■ Assignment
Among the lines of the records below, copy those that hold the word "labels".
.....
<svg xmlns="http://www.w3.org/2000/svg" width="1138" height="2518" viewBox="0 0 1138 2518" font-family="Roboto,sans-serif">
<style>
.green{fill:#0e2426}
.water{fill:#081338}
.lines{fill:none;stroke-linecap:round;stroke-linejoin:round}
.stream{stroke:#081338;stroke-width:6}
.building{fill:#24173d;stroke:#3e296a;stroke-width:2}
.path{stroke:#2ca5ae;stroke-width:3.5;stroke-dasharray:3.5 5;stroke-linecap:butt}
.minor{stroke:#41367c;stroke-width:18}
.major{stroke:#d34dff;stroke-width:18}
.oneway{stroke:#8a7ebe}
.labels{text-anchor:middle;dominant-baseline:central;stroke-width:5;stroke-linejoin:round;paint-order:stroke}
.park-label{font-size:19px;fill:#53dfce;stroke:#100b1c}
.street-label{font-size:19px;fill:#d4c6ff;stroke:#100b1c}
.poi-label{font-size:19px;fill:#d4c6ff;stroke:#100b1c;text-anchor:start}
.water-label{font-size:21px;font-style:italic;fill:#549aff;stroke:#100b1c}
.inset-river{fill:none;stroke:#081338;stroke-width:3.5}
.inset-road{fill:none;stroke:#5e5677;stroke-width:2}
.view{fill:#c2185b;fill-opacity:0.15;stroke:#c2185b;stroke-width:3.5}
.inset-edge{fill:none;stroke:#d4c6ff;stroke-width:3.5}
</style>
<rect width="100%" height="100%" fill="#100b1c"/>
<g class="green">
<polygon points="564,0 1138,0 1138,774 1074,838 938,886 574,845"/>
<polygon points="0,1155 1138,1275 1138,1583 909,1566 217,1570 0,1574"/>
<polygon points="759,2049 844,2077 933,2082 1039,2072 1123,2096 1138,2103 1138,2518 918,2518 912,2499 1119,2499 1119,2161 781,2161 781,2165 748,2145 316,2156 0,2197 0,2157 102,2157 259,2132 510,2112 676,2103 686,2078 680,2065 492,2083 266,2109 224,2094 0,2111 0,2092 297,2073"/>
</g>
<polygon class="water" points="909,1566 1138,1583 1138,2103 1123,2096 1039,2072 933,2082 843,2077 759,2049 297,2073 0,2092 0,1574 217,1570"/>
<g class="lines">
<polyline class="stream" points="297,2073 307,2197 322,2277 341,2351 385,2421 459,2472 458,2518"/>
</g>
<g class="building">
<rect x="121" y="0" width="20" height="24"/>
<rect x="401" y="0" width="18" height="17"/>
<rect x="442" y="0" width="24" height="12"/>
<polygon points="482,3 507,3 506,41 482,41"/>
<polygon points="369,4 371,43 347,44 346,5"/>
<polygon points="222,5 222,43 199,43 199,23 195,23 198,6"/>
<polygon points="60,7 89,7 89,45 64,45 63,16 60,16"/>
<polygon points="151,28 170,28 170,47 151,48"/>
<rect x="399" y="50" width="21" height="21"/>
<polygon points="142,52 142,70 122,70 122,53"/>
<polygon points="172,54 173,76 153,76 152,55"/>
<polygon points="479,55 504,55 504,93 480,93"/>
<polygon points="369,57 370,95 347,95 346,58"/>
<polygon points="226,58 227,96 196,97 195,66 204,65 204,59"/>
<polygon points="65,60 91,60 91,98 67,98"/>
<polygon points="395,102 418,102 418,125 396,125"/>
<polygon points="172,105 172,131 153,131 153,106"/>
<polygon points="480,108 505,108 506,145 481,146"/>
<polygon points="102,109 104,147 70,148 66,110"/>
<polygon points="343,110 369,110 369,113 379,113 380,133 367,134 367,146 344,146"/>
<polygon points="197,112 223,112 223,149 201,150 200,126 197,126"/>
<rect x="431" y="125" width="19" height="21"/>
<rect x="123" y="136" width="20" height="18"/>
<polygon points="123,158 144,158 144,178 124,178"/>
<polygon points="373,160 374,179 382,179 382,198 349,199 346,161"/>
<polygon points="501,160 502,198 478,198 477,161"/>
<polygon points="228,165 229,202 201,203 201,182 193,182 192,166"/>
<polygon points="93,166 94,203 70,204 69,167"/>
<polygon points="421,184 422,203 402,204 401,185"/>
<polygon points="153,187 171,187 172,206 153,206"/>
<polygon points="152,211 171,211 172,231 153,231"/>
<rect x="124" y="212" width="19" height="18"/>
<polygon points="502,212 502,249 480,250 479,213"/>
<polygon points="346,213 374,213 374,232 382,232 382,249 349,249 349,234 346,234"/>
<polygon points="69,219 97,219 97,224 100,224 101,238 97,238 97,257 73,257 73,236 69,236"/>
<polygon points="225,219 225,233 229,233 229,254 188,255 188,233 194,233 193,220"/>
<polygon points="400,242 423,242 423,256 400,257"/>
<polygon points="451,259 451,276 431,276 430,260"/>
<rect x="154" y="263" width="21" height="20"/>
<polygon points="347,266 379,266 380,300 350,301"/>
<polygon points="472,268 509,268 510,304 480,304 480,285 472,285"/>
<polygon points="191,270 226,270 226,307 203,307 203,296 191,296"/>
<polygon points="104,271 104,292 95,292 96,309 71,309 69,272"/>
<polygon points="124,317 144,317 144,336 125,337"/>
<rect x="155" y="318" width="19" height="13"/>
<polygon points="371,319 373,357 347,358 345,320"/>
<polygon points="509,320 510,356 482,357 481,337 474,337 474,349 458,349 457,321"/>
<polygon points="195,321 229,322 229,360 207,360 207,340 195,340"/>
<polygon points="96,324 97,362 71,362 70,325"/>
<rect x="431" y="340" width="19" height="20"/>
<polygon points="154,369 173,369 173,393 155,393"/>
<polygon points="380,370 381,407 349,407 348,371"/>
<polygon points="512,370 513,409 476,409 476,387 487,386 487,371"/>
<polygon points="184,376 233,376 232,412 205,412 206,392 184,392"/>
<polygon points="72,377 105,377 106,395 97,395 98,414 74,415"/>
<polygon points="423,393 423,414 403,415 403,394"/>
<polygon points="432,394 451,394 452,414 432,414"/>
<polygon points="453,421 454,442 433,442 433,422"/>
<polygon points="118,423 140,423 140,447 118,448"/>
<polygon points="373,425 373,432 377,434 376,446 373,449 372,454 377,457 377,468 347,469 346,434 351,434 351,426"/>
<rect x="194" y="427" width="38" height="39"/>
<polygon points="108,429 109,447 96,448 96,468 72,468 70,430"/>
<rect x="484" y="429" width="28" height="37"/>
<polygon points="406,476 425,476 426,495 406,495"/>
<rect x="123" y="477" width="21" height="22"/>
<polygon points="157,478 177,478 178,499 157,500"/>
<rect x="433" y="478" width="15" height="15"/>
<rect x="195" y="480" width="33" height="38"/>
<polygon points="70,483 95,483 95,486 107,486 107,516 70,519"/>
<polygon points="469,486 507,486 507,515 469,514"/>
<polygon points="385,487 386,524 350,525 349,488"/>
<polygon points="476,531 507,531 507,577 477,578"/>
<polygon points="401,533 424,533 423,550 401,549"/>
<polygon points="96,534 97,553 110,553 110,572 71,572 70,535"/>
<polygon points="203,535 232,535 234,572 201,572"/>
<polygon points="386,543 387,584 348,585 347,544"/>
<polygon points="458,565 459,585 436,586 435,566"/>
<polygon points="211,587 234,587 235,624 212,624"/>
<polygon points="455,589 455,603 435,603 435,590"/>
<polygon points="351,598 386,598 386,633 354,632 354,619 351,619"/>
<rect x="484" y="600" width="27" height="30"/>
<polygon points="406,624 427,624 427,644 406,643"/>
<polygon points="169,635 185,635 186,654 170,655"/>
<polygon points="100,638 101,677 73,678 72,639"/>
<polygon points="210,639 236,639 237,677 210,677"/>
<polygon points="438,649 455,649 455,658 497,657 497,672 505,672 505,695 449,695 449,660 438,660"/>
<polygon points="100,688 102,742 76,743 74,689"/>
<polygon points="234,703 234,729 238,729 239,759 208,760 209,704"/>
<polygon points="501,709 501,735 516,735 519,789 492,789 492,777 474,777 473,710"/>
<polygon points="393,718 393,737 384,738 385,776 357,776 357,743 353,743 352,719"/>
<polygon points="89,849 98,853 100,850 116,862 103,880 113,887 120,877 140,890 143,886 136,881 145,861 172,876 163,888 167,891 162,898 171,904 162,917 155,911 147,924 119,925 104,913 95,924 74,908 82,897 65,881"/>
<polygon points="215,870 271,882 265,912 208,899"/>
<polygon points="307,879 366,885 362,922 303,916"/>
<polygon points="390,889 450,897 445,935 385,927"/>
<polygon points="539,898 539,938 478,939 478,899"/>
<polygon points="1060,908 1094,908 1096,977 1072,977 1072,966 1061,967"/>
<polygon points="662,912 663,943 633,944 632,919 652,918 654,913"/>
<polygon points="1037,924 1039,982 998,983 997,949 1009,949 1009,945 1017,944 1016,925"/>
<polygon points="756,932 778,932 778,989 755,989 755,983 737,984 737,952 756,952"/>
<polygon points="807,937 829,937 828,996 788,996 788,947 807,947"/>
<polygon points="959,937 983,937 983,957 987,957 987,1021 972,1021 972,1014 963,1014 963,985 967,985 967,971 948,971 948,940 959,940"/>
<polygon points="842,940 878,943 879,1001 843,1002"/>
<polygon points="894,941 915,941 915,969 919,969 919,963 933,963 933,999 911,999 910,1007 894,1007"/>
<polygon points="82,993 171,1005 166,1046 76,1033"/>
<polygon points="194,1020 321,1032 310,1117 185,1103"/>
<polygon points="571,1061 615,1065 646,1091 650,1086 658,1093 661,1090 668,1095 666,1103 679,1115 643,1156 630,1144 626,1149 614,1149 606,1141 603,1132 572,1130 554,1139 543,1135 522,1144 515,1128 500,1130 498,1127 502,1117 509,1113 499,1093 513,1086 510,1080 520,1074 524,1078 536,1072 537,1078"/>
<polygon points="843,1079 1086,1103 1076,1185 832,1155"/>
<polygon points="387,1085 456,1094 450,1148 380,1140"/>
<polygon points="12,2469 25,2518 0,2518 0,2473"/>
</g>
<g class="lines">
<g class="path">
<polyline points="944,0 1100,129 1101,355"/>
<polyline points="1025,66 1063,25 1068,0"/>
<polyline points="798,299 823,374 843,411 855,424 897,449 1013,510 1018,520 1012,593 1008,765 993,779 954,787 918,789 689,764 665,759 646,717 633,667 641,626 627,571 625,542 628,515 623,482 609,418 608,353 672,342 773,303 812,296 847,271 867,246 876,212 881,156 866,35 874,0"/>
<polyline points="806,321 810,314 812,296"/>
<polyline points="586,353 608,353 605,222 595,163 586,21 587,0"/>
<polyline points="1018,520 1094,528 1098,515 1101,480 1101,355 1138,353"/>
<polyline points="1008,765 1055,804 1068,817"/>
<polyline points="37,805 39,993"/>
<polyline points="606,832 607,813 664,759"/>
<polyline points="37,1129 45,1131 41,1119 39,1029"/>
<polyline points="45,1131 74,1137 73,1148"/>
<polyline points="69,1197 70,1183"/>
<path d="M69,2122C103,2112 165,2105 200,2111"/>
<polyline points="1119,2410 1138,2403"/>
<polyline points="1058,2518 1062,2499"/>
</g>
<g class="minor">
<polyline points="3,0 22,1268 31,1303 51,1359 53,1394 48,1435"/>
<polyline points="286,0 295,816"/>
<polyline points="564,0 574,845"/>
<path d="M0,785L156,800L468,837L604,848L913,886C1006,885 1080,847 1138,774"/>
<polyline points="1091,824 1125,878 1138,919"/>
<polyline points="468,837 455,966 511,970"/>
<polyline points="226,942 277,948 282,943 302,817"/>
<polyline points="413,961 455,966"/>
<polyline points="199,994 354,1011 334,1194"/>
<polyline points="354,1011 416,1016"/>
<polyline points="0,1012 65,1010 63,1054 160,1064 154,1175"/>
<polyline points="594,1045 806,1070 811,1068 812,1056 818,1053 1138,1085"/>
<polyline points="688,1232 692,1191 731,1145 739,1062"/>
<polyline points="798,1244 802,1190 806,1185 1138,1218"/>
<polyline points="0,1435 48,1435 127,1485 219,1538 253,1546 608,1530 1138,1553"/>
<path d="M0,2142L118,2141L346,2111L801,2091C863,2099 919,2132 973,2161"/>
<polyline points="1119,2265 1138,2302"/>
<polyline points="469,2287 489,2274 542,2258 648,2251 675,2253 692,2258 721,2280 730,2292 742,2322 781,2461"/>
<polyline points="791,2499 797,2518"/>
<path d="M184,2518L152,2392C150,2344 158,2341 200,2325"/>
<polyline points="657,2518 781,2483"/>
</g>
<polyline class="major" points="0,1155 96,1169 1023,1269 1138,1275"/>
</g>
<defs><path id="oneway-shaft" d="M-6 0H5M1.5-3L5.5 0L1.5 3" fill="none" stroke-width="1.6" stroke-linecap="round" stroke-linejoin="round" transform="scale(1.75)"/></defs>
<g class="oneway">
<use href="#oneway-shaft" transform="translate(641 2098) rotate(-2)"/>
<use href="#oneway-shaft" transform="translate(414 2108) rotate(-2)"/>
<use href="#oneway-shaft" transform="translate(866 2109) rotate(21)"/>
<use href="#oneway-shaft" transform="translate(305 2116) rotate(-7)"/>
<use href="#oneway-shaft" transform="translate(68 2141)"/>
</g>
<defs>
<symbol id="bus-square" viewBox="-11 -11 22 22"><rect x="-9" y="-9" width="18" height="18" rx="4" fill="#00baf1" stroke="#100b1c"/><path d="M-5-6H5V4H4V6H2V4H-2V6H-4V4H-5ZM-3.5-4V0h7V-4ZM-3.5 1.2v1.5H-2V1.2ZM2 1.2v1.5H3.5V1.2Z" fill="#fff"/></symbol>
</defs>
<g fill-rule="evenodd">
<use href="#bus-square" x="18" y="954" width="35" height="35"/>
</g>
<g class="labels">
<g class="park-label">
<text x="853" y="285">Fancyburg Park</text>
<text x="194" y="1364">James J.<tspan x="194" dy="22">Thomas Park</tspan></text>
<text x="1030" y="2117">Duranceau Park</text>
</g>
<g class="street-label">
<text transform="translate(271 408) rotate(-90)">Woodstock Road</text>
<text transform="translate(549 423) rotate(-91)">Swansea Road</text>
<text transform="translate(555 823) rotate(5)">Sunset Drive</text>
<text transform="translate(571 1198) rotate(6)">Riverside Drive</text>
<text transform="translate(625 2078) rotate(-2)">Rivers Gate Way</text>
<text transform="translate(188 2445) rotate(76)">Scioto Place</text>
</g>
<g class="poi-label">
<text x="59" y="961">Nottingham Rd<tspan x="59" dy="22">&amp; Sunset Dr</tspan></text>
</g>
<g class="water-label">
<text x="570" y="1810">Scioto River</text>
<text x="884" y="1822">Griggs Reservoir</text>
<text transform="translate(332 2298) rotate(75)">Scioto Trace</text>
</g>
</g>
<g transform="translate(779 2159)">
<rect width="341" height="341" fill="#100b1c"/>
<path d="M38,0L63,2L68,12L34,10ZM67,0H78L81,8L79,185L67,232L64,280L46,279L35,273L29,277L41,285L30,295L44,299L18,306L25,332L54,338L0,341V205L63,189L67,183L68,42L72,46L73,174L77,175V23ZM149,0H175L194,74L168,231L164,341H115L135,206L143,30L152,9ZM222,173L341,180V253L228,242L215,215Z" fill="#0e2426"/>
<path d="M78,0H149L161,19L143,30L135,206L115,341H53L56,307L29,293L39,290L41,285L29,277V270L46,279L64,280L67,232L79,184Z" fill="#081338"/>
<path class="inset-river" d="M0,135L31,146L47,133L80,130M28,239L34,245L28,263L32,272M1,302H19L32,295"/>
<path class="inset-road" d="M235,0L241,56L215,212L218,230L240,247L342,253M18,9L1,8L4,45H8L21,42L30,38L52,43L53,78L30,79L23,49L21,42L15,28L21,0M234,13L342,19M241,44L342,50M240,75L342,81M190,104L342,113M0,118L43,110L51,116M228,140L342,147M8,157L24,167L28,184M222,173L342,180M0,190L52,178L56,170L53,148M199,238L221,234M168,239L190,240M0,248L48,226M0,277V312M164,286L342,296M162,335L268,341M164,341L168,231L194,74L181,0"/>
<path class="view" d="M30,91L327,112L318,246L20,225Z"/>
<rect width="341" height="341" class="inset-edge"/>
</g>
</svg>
.....
■ Result of the task
.labels{text-anchor:middle;dominant-baseline:central;stroke-width:5;stroke-linejoin:round;paint-order:stroke}
<g class="labels">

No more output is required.